Glaze: Reveal and Veiled is one of a series of book works inspired by the experience of living in Corner Brook’s Townsite area on the west coast of the island of Newfoundland. Between 1924-34 the pulp mill built 150 homes to house the mill management and skilled labourers. Over a period of 10 years, I have photographed in several homes, all the same model as the one I live in. These homes vary in condition from close to original in design and décor to highly renovated. This project gave me the rare opportunity to record the evolution of interior aspects of these homes. It has been the context to explore the paradoxical phenomena of conformity and individualization that occurs in a company town. Having grown up in a suburban housing development, my earliest memories of home is that of living in a space that is reminiscent of my neighbors’. Each artist’s book explores a distinct facet of image memory, multiplicity, sequence and offers the viewer a visual equivalence of the uncanny.

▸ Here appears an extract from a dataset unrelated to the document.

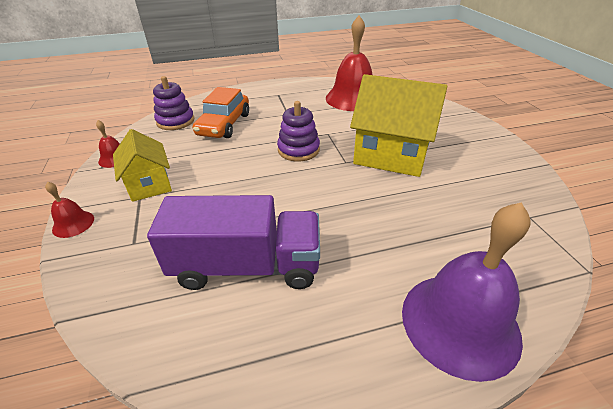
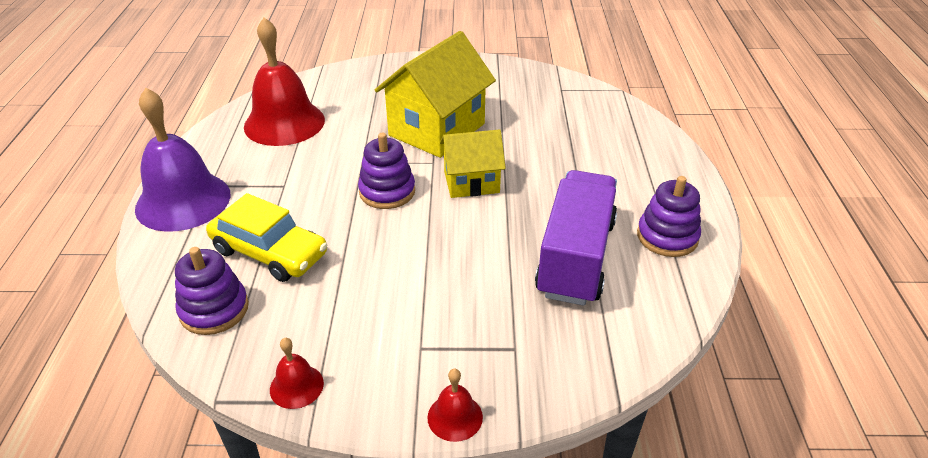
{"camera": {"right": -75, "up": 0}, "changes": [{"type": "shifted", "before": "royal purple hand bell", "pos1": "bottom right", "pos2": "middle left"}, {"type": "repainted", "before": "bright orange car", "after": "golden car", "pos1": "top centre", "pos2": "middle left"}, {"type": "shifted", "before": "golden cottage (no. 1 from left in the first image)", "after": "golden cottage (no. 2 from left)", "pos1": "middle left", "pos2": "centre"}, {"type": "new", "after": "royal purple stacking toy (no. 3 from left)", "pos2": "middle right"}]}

Glaze: Reveal and Veiled presents 24 images of Townsite windows grouped into two distinct sequences. The structure is a dos à dos and each side offers a different visual metaphor for memory. The closed book is contained within a wrapper and the viewer has the option of choosing which side to enter first. Each begins similarly with endpapers made from scans of window curtains followed by line drawings of the window frames as the graphic for the title pages. Moving into Glaze: Reveal, the viewer is presented with a spread consisting of a blank white space on the verso and dense black on the recto. Turning the page, the next spread presents an image of a window on the verso and a dense black field on the recto with a glimmer of light appearing. As the viewer continues to move through the pages, each spread reveals a new window image that has been visually peeled away from the densely layered recto. The layering slowly becomes visible revealing the final presentation of single images. In contrast, moving into Glaze: Veiled the viewer begins with a window image that is layered with the previous title page line drawing. In the next spread, the same window is presented alone on the verso. The recto side layers the previous images as well as introducing the upcoming image. The viewer experiences a visual déjà vu each time the pages turn. The progress through the work results in ever more layered and veiled images.